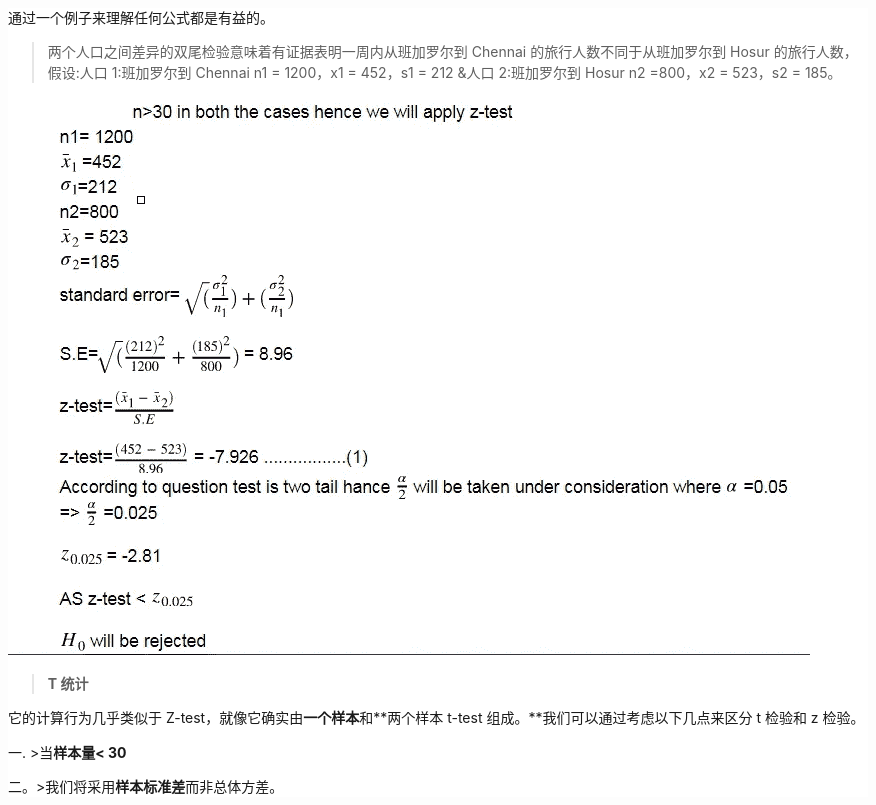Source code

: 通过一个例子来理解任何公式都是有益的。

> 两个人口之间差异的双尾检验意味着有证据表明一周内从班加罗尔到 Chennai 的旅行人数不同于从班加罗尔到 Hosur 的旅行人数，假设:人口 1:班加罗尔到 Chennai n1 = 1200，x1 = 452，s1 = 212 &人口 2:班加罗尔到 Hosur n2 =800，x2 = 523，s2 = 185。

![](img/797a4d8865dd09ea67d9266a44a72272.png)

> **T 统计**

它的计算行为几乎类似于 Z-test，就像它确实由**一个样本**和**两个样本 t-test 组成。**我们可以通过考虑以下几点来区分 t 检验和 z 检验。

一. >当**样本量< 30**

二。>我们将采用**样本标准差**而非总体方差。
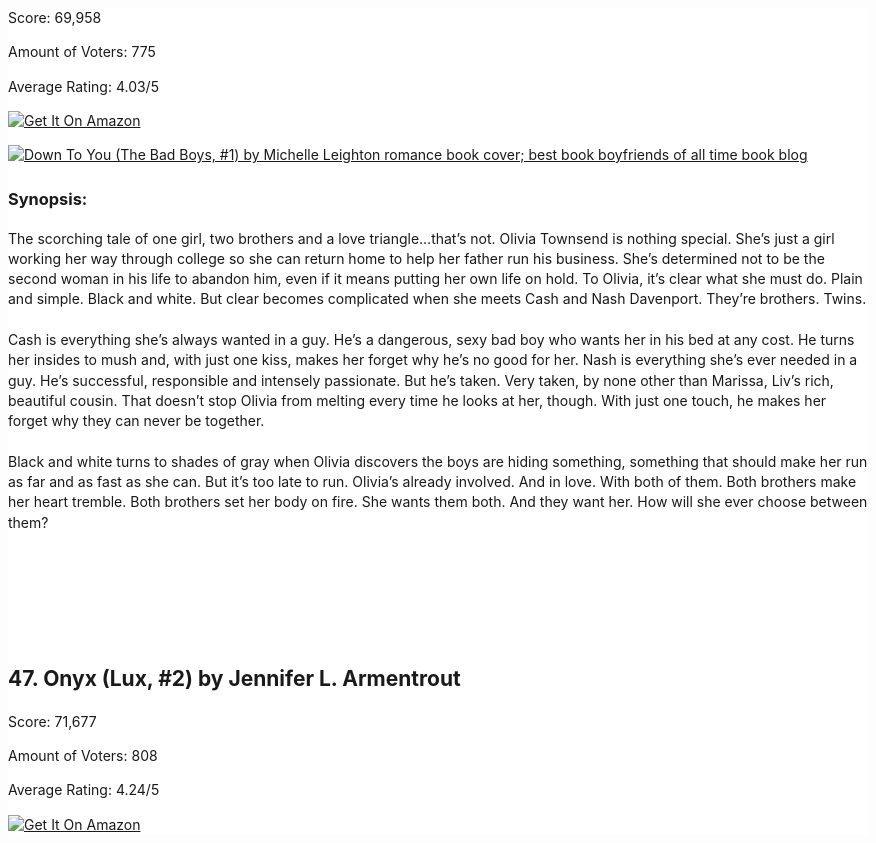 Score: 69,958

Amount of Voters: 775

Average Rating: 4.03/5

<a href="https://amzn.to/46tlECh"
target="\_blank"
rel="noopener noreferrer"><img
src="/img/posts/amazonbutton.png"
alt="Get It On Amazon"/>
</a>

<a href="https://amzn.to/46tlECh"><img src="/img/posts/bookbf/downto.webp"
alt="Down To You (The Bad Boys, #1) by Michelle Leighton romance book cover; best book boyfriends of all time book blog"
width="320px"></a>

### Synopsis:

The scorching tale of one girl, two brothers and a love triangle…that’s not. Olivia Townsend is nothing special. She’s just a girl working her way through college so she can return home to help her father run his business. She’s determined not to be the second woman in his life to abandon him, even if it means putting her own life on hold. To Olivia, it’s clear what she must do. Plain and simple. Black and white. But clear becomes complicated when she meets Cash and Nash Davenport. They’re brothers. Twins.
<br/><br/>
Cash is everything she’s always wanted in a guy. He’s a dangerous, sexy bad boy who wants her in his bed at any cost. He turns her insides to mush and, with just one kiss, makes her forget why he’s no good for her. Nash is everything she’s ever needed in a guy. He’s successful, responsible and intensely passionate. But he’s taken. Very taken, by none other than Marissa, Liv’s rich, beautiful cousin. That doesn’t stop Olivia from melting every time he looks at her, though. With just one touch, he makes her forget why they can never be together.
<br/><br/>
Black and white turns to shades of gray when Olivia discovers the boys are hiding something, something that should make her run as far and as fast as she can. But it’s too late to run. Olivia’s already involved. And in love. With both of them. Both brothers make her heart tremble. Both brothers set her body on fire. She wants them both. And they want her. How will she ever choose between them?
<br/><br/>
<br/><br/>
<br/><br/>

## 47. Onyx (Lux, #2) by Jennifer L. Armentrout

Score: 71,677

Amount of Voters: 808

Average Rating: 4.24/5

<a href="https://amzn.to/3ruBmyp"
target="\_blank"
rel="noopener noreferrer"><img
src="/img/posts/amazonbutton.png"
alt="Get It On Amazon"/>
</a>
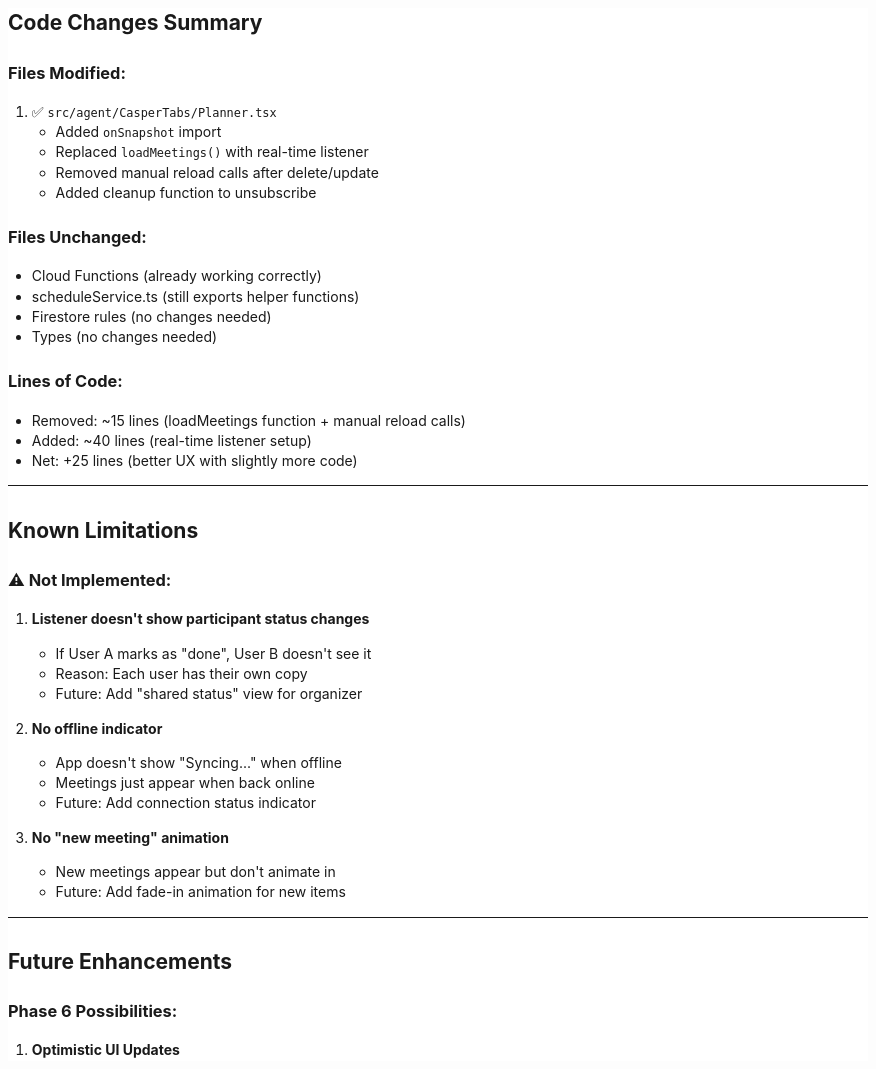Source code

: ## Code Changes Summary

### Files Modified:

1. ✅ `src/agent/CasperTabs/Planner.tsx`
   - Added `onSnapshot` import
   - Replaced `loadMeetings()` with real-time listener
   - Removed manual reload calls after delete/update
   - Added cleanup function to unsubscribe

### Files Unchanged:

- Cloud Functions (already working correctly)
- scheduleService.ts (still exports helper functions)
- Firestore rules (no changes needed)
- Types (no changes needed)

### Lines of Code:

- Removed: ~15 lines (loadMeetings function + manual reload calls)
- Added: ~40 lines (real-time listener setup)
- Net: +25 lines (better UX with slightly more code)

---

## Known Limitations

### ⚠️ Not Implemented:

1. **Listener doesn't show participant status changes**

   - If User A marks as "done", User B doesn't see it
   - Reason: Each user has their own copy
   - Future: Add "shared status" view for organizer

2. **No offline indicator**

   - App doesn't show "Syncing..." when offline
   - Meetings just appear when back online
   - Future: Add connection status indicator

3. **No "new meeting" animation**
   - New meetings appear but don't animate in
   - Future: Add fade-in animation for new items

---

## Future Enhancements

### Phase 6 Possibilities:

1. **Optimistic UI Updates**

※

• _PROBLEM DESCRIPTION_: Above are several records. Count the lines among them that contain "Rating" and give only the total.

• _RESPONSE TO THE TASK_: 2